Nelson Bandeira
Numa cidade, especialmente num bairro quando é desorganizado, como exemplo o "Mercadinho", é osso duro de roer para a administração pública. É mais provável você assistir ao diabo tocando corneta em feira livre do que encontrar alguém do governo municipal se preocupando com aquele jacá de problemas.
Mas, em contrapartida, lá você assunta e vê o que não quer; embora encucado, com a maneira ardilosa como as pessoas praticam seus negócios, pelo viés da imoralidade.
Tudo que é tipo de xarope e garrafada feitos de cascas de madeiras e folhas de árvores se encontra lá, para curar doenças, feiuras, impotência, perda de memória, obesidade, fazer "gay" virar homem, e por aí vai.
Você quer saber de novidades políticas, ações religiosas, traições, vá à barbearia localizada na rua Ceará, entre as ruas Benedito Leite e Luís Domingues. O barbeiro é conhecido como a famosa "língua de sardão", mas muito ágil na tesoura.
Este profissional, trabalhando, é afiado para conversar sobre política, crenças e futebol, é como se estivesse fazendo uma tarefa terapêutica, tanto que o cliente dorme igual cobra de igarapé na cadeira da barbearia.
Num belo e não lembrado dia, na barbearia que não tem nome e é conhecida pelo tamanho da língua do proprietário, fala de si e de todos.
O freguês chega com um bigode daquele bem cheio, semelhante aos desses caras da equipe do descobridor dos setes mares, dizendo para o rei da tesoura que tinha R$ 2,50 para tirar o bigode, sendo que o serviço completo sai por R$ 5,00.
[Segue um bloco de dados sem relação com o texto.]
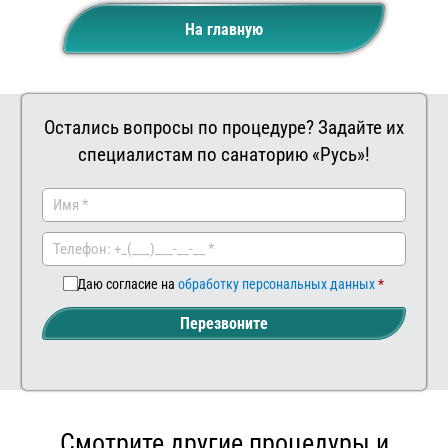
На главную
Остались вопросы по процедуре? Задайте их
специалистам по санаторию «Русь»!
Заказать
Ваш
комментар
Даю согласие на
обработку персональных данных
Перезвоните
Смотрите другие процедуры и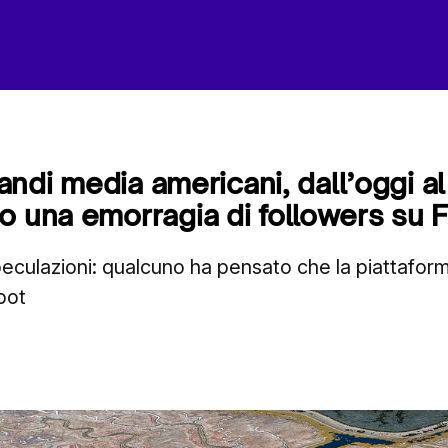
grandi media americani, dall’oggi a
o una emorragia di followers su
peculazioni: qualcuno ha pensato che la piattafo
bot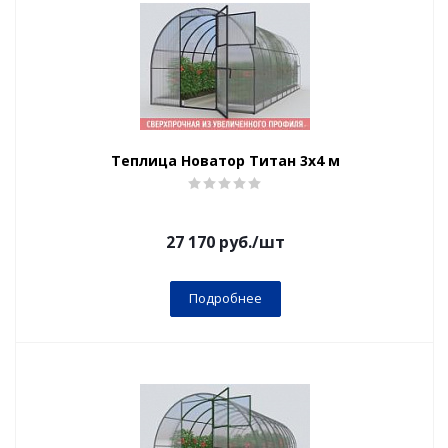
Теплица Новатор Титан 3х4 м
27 170
руб.
/шт
Подробнее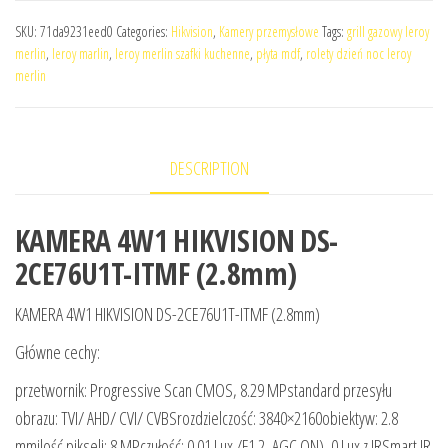
SKU:
71da9231eed0
Categories:
Hikvision
,
Kamery przemysłowe
Tags:
grill gazowy leroy
merlin
,
leroy marlin
,
leroy merlin szafki kuchenne
,
płyta mdf
,
rolety dzień noc leroy
merlin
DESCRIPTION
KAMERA 4W1 HIKVISION DS-
2CE76U1T-ITMF (2.8mm)
KAMERA 4W1 HIKVISION DS-2CE76U1T-ITMF (2.8mm)
Główne cechy:
przetwornik: Progressive Scan CMOS, 8.29 MPstandard przesyłu
obrazu: TVI/ AHD/ CVI/ CVBSrozdzielczość: 3840×2160obiektyw: 2.8
mmilość pikseli: 8 MPczułość: 0.01 Lux /F1.2, AGC ON), 0 Lux z IRSmart IR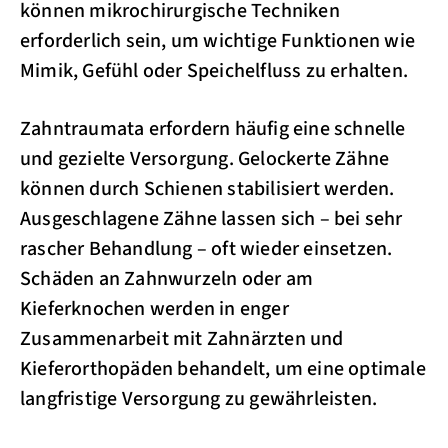
können mikrochirurgische Techniken
erforderlich sein, um wichtige Funktionen wie
Mimik, Gefühl oder Speichelfluss zu erhalten.
Zahntraumata erfordern häufig eine schnelle
und gezielte Versorgung. Gelockerte Zähne
können durch Schienen stabilisiert werden.
Ausgeschlagene Zähne lassen sich – bei sehr
rascher Behandlung – oft wieder einsetzen.
Schäden an Zahnwurzeln oder am
Kieferknochen werden in enger
Zusammenarbeit mit Zahnärzten und
Kieferorthopäden behandelt, um eine optimale
langfristige Versorgung zu gewährleisten.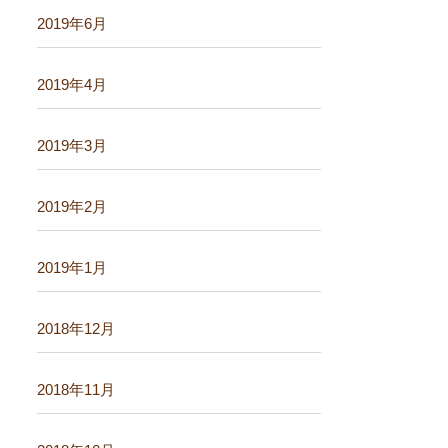
2019年6月
2019年4月
2019年3月
2019年2月
2019年1月
2018年12月
2018年11月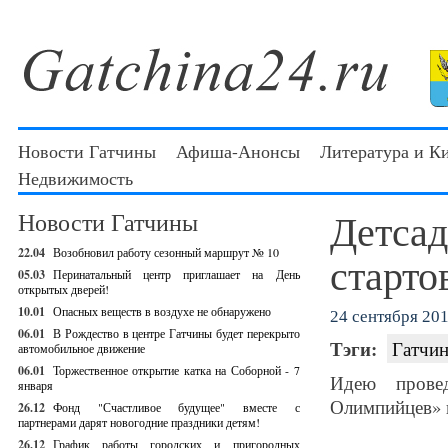
Новости Гатчины
Афиша-Анонсы
Литература и К
Недвижимость
Детсад
Новости Гатчины
22.04
Возобновил работу сезонный маршрут № 10
старто
05.03
Перинатальный центр приглашает на День
открытых дверей!
10.01
Опасных веществ в воздухе не обнаружено
24 сентября 201
06.01
В Рождество в центре Гатчины будет перекрыто
Тэги:
Гатчин
автомобильное движение
06.01
Торжественное открытие катка на Соборной - 7
Идею прове
января
Олимпийцев» 
26.12
Фонд "Счастливое будущее" вместе с
партнерами дарят новогодние праздники детям!
26.12
График работы городских и пригородных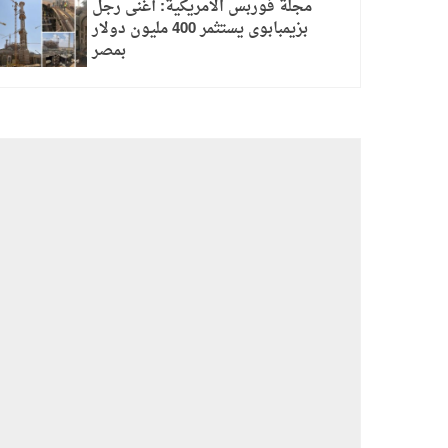
مجلة فوربس الأمريكية: أغنى رجل
بزيمبابوى يستثمر 400 مليون دولار
بمصر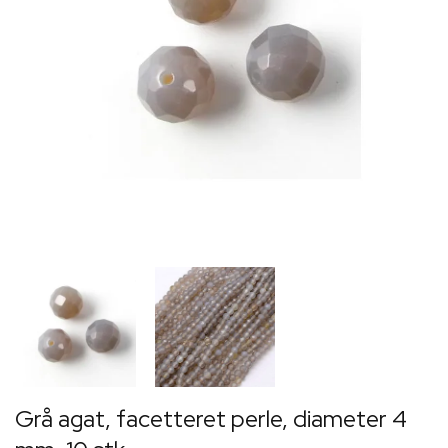
Grå agat, facetteret perle, diameter 4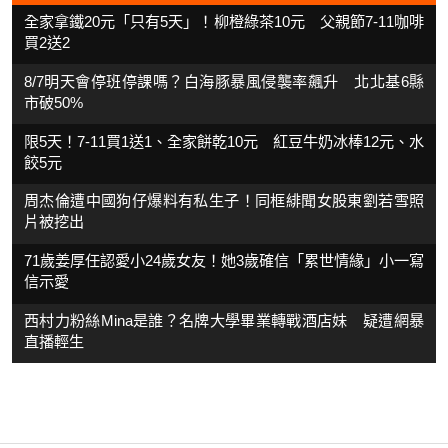
全家拿鐵20元「只有5天」！柳橙綠茶10元 父親節7-11咖啡
買2送2
8/7明天會停班停課嗎？白海豚暴風侵襲率飆升 北北基6縣
市破50%
限5天！7-11買1送1、全家餅乾10元 紅豆牛奶冰棒12元、水
餃5元
周杰倫遭中國狗仔爆料有私生子！同框緋聞女股東劉若雪照
片被挖出
71歲姜厚任認愛小24歲女友！她3歲確信「累世情緣」小一寫
信示愛
西村力粉絲Mina是誰？名牌大學畢業轉戰酒店妹 疑遭網暴
直播輕生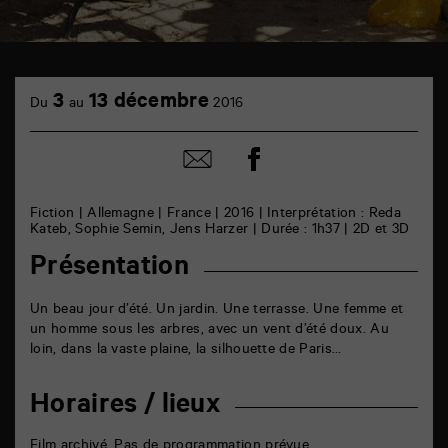
TAP
cinéma
3
13 décembre
Du
au
2016
6
rue
de
Partager
Partager
la
sur
par
Marne
facebook
email
86000
Poitiers
Fiction | Allemagne | France | 2016 | Interprétation : Reda
Kateb, Sophie Semin, Jens Harzer | Durée : 1h37 | 2D et 3D
Présentation
Un beau jour d’été. Un jardin. Une terrasse. Une femme et
un homme sous les arbres, avec un vent d’été doux. Au
loin, dans la vaste plaine, la silhouette de Paris…
Horaires / lieux
Film archivé. Pas de programmation prévue.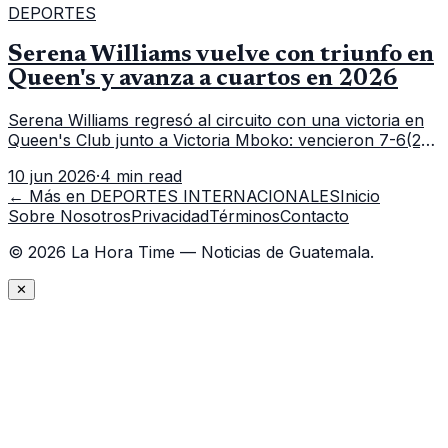
DEPORTES
Serena Williams vuelve con triunfo en
Queen's y avanza a cuartos en 2026
Serena Williams regresó al circuito con una victoria en
Queen's Club junto a Victoria Mboko: vencieron 7-6(2),
6-2 a Nicole Melichar-Martinez y Erin Routliffe para
10 jun 2026
·
4 min read
meterse en cuartos de final.
← Más en
DEPORTES INTERNACIONALES
Inicio
Sobre Nosotros
Privacidad
Términos
Contacto
©
2026
La Hora Time — Noticias de Guatemala.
O barbeiro vestiu o infortunado cliente, com aquele pano tradicional, com cheiro de mofo, com concentração de suor de pescoço e sovaco, passando aquela pasta espumante na cara do indigesto freguês.
Massageando com as mãos, com aquele cheiro de incenso de igreja, sedando o paroquiano na cadeira, sempre conversando e barbeando como sogra cantando para fazer o neto dormir.
Quando terminou o trabalho, acordou seu cliente. O depilado, olhando para o espelho, espantando-se pelo que viu, perguntou: "Que diabo é isso, só uma banda do bigode?!". "Sim, senhor".
"É correspondente somente ao valor de Dois e Cinquenta, tão logo consiga o restante completaremos o trabalho de retirada do resto de seu bigode", informou solenemente o experiente barbeiro.
"Oxente! Você não tem coração?!", choramingou o cliente. "Não. Barbeiro é como ortopedista, tira só o que é necessário, no retorno se conclui os serviços. Dependendo muito do estado espiritual do cliente".
- Quer dizer que aqui se faz qualquer negócio? Alongou o infeliz.
- Por enquanto, sim. A tendência é de piorar.
"O barbeiro nos deixa de cara limpa, nos deixa apresentáveis".
Tenha um ótimo domingo.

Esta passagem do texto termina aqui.